Nothing else in Figures looked vaguely enticing so we adjourned to Cadaques, a little fishing town along the coast. We were hoping to freecamp at a tolerated spot but after navigating along the winding road found motorhomes were no longer welcome in this particular car park. Additionally the only parking spot available to us was amongst piles of dirt and diggers. These facts, coupled with frequent motorhome-prohibited signs along the roads, discouraged us from spending more than an hour in the town walking its streets. We decamped up the road to a much quieter town called El Port De La Selva.
Tomorrow we will watch Spain play Holland in the World Cup Final, anticipating much liveliness and support for the home team.

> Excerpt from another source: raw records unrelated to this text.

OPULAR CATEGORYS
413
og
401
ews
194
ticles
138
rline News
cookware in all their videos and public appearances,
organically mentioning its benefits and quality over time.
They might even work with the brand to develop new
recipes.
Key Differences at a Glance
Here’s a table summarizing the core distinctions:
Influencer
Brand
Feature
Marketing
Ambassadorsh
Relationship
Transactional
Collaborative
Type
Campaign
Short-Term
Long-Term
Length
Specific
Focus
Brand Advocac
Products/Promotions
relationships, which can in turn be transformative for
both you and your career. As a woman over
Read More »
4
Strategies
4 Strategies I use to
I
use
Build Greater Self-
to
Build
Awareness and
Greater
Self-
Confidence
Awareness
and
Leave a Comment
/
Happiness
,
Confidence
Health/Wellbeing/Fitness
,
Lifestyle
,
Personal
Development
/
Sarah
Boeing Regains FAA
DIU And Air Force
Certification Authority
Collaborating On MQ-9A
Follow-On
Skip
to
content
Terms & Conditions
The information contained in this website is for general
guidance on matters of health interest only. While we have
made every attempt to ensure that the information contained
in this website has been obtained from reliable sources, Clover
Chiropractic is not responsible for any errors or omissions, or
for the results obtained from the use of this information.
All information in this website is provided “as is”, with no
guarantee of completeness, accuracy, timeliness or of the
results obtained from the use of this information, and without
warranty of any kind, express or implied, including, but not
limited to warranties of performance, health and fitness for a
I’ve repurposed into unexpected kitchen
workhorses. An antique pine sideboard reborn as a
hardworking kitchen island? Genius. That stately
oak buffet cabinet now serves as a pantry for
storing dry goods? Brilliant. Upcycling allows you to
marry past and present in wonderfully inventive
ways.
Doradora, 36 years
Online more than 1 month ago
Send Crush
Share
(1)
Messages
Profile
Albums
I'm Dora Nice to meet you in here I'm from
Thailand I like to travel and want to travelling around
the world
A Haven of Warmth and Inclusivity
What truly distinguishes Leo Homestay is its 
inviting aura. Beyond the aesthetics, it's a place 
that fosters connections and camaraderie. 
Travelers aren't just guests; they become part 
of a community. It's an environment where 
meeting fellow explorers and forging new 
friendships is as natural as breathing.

The Alpujarra valleys have been home to some popular English writers, I had read ‘Driving over Lemons’ and wanted to visit the area that Chris Stewart calls home. The scenery in these hills is diverse. To the East there are wooded hills and rushing rivers, to the the West endless vistas of sky and rock. The weather was hot and as David was tired we ended up driving through most of the
valleys on a very scenic mountainous road. Numerous white villages stack themselves up on hillsides to provide a contrast to the roughly hewn, rocky terrain. We had a welcome break in Trevelez, the home of Serrano ham and had to buy some samples to try out. As usual
in Spain the shops are littered with pigs legs hanging from the ceiling by their the trotters’ for maximum visual effect.
That night we found the most magical free camping spot. After a dicey journey along a bumpy pass in the Sierra Nevada we came upon an old mountain road that was clearly not used. The large number of rocks littering the way indicated we wouldn’t be bothered by cars but we were sure to park away from anything that looked too precarious. The view overlooked rolling hills and down on to an almost 180 degree vista of grass covered plains. As night fell the stars came out above and below the huge wind farm started to twinkle in competition with the stars.